Du côté des rouges, un merlot, souple et rond, est à son aise avec un tournedos Rossini, alors qu’un cabernet sauvignon, plus corsé, met en valeur des viandes grillées comme une côte de bœuf ou un magret de canard.
Miser sur le bio pour des vins singuliers
Opter pour un vin bio au restaurant, c'est souvent une belle idée pour tomber sur une pépite. On ne va pas dire que c’est le gage absolu de qualité, mais avouons-le : les vins bio viennent souvent de petits domaines, là où les vignerons mettent vraiment la main à la pâte.
Au-delà de ça, le choix du bio révèle aussi quelque chose de la démarche du vigneron. En général, on y gagne en authenticité : des raisins sans traitements chimiques, des sols bien vivants, et, au final, un vin qui a souvent plus de « jus » et de personnalité.
Mais attention, si on pousse trop loin dans le « nature », on risque de tomber sur un vin un peu trop... libre de ses arômes ! Certains vins nature, appelés « glou-glou », se sirotent avec plaisir mais peuvent manquer de structure pour accompagner un plat riche.

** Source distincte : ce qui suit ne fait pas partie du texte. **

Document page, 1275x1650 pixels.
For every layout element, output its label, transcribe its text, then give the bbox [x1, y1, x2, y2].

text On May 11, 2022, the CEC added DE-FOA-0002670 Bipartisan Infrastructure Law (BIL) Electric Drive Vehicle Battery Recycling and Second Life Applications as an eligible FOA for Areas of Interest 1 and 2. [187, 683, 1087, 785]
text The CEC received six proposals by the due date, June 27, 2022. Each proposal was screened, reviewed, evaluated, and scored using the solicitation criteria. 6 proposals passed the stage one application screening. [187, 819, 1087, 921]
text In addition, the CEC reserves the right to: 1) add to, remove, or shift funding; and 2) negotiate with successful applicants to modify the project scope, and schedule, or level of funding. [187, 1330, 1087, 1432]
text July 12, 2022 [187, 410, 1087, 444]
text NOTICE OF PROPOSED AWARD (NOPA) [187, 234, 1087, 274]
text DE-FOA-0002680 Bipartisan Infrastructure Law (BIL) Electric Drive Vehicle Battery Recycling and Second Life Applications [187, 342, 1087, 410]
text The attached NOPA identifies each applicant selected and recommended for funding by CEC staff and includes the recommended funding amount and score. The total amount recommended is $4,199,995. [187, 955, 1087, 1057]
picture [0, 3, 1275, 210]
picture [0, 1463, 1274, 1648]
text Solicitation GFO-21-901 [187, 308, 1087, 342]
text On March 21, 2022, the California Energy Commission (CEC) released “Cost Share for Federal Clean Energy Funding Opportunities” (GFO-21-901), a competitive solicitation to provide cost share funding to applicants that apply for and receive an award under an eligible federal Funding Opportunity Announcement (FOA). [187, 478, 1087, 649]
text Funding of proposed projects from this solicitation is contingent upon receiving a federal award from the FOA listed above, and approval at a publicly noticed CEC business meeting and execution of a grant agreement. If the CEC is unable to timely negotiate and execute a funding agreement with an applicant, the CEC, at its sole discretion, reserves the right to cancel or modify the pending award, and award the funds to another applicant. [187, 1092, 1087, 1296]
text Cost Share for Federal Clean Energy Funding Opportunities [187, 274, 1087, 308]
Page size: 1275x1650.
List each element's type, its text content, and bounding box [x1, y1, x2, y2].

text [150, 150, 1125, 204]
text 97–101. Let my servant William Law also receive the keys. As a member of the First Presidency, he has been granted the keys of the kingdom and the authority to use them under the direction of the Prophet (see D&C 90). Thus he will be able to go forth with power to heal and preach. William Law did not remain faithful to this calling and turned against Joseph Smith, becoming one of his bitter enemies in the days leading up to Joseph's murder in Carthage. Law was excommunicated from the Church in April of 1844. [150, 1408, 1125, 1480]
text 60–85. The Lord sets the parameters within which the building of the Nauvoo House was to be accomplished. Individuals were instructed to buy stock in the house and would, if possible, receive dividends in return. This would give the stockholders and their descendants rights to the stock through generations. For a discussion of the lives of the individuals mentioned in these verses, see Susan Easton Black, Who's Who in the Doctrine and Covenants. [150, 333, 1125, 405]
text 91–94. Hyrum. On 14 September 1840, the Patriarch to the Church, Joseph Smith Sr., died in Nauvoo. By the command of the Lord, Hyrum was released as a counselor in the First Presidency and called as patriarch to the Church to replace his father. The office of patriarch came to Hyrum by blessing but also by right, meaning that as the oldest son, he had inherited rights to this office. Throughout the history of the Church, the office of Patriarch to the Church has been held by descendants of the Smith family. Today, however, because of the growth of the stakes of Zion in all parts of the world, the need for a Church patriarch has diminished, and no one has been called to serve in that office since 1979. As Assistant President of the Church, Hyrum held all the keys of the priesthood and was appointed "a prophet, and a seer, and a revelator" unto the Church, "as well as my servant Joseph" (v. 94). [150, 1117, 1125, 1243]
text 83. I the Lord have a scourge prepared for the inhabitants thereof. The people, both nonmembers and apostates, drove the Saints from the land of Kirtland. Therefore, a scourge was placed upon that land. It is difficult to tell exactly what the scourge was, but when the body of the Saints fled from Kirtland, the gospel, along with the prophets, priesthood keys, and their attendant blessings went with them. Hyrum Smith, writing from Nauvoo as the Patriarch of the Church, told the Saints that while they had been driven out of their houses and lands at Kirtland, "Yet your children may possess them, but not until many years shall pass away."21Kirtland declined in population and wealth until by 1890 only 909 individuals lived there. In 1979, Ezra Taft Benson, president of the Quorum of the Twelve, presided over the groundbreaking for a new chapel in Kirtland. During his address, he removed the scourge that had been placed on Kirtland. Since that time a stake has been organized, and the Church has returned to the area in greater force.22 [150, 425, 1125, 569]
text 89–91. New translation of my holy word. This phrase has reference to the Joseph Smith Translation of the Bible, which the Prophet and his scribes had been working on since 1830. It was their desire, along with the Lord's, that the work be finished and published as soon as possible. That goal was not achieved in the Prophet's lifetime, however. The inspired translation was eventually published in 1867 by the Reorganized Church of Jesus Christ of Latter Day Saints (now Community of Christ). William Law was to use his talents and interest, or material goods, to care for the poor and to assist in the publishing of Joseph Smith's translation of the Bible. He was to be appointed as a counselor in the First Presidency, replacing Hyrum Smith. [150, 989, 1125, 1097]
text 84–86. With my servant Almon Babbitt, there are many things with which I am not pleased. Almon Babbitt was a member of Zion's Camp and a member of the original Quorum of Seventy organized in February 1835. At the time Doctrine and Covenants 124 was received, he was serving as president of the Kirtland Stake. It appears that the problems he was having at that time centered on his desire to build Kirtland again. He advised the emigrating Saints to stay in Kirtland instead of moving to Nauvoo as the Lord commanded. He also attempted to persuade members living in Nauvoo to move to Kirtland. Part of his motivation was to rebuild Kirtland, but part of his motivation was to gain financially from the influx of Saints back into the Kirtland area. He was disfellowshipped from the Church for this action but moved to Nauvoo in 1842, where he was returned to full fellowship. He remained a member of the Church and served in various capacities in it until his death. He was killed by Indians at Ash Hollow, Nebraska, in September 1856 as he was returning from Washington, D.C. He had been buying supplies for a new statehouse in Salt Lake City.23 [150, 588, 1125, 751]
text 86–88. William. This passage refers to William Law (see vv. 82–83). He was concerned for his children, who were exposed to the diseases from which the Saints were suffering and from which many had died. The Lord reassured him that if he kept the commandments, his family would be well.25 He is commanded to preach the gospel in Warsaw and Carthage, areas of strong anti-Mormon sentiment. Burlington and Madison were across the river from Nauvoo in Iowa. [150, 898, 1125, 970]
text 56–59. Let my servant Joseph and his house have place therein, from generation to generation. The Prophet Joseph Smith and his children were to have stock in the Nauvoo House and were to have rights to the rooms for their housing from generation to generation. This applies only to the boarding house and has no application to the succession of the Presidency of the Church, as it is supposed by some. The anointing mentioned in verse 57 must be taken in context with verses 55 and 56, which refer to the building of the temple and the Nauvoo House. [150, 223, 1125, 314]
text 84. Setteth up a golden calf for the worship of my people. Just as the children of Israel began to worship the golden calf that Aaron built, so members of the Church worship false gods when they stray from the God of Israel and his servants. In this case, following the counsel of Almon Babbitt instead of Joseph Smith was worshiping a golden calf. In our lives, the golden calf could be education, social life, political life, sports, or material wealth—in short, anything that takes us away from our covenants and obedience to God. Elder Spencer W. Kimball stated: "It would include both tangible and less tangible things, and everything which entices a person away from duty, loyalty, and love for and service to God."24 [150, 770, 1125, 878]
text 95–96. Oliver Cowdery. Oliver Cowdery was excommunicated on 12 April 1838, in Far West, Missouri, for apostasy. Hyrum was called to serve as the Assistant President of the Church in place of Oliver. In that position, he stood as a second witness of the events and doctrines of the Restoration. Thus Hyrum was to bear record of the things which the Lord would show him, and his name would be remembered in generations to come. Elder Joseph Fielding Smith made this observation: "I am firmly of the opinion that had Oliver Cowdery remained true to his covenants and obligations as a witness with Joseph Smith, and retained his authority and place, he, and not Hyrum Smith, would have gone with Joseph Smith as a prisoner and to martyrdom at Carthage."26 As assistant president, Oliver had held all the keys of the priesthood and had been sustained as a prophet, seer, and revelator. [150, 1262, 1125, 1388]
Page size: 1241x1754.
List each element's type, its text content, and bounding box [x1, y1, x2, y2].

Le bio, on dit oui sans hésiter ; le nature, c’est plus risqué, alors autant y aller en connaissance de cause pour éviter les mauvaises surprises.
Avec ces quelques astuces en tête, on est prêt à choisir son vin en toute confiance et à déjouer les cartes des restaurants. Et qui sait, peut-être que ce sera vous, cette fois, qui soufflerez quelques conseils avisés au serveur ! N'oublions pas, le plaisir est aussi dans l’aventure et la découverte.